L’energia immagazzinata nelle piante, milioni di anni fa nei combustibili fossili, o l’estate precedente nella legna da ardere, deriva, in ultima analisi, dalla stessa fonte: il Sole. La materia vegetale vivente del nostro pianeta, detta biomassa, è una riserva di energia rinnovabile all’infinito. Tutto ciò che è necessario per garantire un futuro approvvigionamento è l’acqua e la luce del Sole. peraltro, l’energia della biomassa non crea nessuno dei problemi di inquinamento che tormentano l’uso dei combustibili fossili.

In qualunque istante, la quantità di energia intrappolata nelle piante è di parecchio superiore alla richiesta energetica dei paesi più sviluppati dal punto di vista economico. Tuttavia, il fabbisogno umano di energia è tanto ingente che il soddisfarlo interamente sfruttando l’energia imprigionata nelle piante ridurrebbe notevolmente la quantità di biomassa disponibile per produrre il cibo, le fibre, i prodotti chimici e il legname da costruzione. Ma usata in associazione con l’energia derivata da altre fonti, quella vegetale può aiutare a liberare il mondo dalla sua dipendenza dai combustibili fossili.

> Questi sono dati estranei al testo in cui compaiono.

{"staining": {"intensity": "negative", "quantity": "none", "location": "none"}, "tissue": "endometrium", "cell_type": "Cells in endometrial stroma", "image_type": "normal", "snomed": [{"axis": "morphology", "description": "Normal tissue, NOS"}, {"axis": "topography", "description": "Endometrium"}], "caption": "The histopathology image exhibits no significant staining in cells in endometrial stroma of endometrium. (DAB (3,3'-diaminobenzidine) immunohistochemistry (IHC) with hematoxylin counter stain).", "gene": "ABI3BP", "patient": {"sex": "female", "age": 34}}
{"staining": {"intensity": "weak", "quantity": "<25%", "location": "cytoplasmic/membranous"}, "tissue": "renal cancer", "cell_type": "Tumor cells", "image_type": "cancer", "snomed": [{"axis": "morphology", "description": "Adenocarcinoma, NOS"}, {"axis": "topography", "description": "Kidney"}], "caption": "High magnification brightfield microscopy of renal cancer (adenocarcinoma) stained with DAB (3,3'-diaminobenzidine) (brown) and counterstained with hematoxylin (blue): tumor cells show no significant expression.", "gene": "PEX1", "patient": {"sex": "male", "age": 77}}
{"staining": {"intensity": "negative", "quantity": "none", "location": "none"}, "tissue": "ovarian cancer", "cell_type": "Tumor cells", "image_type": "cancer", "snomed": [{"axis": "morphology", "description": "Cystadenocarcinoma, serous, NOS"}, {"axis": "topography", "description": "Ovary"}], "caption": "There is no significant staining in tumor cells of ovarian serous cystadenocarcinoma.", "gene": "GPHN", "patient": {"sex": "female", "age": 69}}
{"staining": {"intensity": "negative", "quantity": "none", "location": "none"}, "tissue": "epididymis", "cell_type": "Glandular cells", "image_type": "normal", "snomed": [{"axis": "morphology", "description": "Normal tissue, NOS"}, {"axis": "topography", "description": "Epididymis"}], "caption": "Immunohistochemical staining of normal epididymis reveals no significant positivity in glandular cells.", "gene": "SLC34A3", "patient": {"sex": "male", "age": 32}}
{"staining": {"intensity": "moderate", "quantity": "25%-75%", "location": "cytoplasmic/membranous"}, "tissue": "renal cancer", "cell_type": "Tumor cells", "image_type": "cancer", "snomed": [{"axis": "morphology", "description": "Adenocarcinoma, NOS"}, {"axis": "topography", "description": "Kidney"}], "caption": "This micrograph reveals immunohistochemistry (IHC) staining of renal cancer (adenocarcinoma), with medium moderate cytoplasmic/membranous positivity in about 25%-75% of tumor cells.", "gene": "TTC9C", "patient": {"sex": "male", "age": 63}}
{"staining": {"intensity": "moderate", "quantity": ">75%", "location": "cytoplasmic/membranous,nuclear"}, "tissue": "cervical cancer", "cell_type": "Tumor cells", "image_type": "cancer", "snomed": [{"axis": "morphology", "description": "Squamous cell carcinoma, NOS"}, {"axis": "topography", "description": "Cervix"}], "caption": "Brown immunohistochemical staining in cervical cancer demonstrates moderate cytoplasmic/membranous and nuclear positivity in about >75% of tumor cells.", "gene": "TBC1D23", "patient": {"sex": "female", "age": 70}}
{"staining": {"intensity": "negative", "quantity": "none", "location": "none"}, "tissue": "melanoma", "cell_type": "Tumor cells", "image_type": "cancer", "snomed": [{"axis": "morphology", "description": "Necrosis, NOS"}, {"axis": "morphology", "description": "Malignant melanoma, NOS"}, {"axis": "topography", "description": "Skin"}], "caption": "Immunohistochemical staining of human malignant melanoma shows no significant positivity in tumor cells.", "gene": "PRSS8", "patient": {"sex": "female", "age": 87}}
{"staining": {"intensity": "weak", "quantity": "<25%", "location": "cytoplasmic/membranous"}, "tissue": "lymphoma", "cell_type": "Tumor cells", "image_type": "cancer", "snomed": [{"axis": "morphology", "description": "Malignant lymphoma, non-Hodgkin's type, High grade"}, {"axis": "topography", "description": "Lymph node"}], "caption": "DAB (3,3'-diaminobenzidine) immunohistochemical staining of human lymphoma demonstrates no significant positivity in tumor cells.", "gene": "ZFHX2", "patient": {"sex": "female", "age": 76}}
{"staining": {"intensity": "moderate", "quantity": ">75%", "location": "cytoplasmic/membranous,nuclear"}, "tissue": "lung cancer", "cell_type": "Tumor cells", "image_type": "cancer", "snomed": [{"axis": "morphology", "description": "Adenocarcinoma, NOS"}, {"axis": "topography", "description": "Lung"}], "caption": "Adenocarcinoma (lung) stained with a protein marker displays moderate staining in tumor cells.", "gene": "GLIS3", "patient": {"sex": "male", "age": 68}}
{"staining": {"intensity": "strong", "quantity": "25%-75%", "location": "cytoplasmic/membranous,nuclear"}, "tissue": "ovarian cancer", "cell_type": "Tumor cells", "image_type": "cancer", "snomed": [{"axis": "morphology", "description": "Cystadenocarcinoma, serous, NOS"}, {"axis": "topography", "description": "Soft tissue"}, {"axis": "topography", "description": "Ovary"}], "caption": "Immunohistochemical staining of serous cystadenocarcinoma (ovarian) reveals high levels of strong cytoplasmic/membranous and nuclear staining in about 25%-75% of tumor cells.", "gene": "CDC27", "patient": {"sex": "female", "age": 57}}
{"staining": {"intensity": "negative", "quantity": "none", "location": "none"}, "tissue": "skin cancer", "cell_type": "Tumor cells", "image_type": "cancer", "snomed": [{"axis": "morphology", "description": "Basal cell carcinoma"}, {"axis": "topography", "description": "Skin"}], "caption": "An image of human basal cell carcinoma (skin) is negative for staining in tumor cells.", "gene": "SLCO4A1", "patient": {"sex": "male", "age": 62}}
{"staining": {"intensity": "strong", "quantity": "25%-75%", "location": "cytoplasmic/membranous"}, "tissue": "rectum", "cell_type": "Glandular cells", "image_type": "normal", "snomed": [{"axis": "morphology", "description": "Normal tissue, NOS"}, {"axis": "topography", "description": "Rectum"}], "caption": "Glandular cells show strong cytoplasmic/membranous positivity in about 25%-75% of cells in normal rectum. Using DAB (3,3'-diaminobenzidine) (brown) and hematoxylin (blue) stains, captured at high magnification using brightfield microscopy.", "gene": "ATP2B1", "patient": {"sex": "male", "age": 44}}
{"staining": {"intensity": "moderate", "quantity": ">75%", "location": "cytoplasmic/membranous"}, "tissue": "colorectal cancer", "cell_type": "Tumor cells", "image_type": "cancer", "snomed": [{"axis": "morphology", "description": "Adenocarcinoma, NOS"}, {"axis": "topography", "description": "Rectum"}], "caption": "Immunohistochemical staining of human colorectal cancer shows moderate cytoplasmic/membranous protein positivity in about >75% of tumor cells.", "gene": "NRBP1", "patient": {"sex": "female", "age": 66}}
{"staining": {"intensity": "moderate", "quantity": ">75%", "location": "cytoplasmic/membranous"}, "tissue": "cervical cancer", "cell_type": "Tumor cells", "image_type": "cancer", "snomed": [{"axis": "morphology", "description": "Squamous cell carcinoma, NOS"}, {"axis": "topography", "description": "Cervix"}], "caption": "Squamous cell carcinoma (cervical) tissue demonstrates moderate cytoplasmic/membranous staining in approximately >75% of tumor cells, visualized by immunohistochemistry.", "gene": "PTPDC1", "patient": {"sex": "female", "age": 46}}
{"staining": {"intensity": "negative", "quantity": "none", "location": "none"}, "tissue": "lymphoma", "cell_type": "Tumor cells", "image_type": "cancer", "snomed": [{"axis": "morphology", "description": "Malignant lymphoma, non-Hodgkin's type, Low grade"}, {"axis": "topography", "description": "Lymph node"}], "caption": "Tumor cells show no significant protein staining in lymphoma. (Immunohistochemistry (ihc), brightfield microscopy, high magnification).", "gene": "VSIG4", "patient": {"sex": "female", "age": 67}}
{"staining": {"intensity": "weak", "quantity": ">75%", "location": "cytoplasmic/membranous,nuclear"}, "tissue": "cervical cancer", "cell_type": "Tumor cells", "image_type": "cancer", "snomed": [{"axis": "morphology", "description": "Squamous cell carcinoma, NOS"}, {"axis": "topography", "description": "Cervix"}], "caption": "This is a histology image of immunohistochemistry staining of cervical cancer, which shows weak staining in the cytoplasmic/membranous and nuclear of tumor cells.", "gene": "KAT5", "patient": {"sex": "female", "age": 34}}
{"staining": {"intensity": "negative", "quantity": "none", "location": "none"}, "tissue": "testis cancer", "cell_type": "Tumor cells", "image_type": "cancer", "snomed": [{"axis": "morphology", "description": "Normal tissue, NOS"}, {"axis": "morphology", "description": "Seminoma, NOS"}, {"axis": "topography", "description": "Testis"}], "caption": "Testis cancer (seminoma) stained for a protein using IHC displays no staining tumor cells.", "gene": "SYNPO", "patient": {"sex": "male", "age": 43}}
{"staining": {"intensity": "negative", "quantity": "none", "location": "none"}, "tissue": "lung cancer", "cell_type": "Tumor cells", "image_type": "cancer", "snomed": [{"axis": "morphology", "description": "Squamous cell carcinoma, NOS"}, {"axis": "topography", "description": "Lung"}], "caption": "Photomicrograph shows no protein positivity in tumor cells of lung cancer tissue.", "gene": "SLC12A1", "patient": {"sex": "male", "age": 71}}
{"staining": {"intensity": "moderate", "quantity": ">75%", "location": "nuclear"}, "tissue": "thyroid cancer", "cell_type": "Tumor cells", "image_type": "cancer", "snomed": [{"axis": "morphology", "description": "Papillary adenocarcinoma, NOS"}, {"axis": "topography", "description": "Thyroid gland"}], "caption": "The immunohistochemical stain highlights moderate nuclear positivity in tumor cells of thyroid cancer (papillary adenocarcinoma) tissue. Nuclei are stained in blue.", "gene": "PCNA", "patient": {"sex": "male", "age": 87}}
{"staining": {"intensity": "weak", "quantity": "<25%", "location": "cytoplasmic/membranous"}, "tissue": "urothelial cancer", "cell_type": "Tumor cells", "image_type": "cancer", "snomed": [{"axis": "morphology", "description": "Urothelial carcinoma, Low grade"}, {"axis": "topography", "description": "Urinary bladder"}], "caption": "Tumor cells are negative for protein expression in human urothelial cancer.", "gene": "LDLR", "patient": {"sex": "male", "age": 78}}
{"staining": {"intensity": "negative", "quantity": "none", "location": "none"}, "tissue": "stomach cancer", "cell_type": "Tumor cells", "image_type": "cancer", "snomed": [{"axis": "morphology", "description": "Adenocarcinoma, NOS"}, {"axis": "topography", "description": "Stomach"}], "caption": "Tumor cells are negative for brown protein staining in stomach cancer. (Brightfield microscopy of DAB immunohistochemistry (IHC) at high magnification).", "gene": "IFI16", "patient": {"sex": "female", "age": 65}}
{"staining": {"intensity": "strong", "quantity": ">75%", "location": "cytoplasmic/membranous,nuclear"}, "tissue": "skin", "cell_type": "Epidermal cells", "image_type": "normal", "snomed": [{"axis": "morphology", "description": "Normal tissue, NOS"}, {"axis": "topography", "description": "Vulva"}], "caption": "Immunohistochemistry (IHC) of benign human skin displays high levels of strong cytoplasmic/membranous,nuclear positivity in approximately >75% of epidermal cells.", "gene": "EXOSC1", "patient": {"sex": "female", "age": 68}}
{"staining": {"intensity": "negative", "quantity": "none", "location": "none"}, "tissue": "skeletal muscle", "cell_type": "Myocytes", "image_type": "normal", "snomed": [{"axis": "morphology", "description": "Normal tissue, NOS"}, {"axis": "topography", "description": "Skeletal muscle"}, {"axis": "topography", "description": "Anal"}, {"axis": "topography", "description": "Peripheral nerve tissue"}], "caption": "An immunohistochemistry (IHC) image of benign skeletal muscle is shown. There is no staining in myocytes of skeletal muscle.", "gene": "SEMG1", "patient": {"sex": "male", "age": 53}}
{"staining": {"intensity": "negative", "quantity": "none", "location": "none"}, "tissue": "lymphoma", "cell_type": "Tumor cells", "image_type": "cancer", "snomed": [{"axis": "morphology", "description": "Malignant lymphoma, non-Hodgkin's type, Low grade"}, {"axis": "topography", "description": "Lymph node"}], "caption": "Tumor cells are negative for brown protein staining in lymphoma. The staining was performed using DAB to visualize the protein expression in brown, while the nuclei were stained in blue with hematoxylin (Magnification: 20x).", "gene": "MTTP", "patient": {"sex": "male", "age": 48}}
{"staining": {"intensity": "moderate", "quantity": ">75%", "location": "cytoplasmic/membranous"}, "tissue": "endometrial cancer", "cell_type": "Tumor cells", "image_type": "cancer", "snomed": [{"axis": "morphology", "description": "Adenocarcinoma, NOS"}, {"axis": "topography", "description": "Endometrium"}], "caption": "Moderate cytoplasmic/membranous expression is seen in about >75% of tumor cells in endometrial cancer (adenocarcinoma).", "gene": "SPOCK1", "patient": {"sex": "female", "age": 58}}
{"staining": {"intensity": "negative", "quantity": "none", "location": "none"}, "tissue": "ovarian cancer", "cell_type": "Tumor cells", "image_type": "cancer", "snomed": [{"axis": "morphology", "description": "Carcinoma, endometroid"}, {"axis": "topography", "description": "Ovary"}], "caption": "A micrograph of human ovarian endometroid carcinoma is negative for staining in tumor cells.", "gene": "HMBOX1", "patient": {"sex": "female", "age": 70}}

La domanda mondiale sempre crescente di combustibili fossili è stata sinora soddisfatta, con grande spia e accresciuta difficoltà grazie alla scoperta di nuovi giacimenti. Le spese mondiali per l’approvvigionamento energetico continuano a salire e l’idea di affiancare lo sfruttamento della biomassa all’eolico e al nucleare, al solare e al moto ondoso, fa pensare a un futuro migliore. Il vero limite, come dimostra il caso del Brasile, con le coltivazioni di frumento per l’etanolo, è l’estensione delle coltivazioni. Il ricorso alle biomasse sta facendo avvertire degli effetti collaterali impensabili: il prezzo del pane è aumentato, la deforestazione in favore delle coltivazioni per la produzione di energia, è in aumento. Le piante sono depositi naturali di energia, notevolmente più efficienti nel captare la luce solare più di qualunque altro collettore. I collettori artificiali come quelli usati per i pannelli fotovoltaici pur ottimali non hanno questo genere di efficienza. Le piante catturano ed immagazzinano l’energia del sole attraverso la fotosintesi, il processo mediante il quale semplici sostanze chimiche vengono convertite in composti nutritizi più complessi. In teoira, la quantità massima di energia convertibile per fotosintesi è pari al 27% di quella che raggiunge una pianta. Nelle normali condizioni di crescita, tale valore è solo dello 0,5% 0,75%. In ogni sistema di estrazione di energia dalle piante è importante dunque selezionare quelle che si dimostrano più efficienti dal punto di vista del contenuto energetico estraibile.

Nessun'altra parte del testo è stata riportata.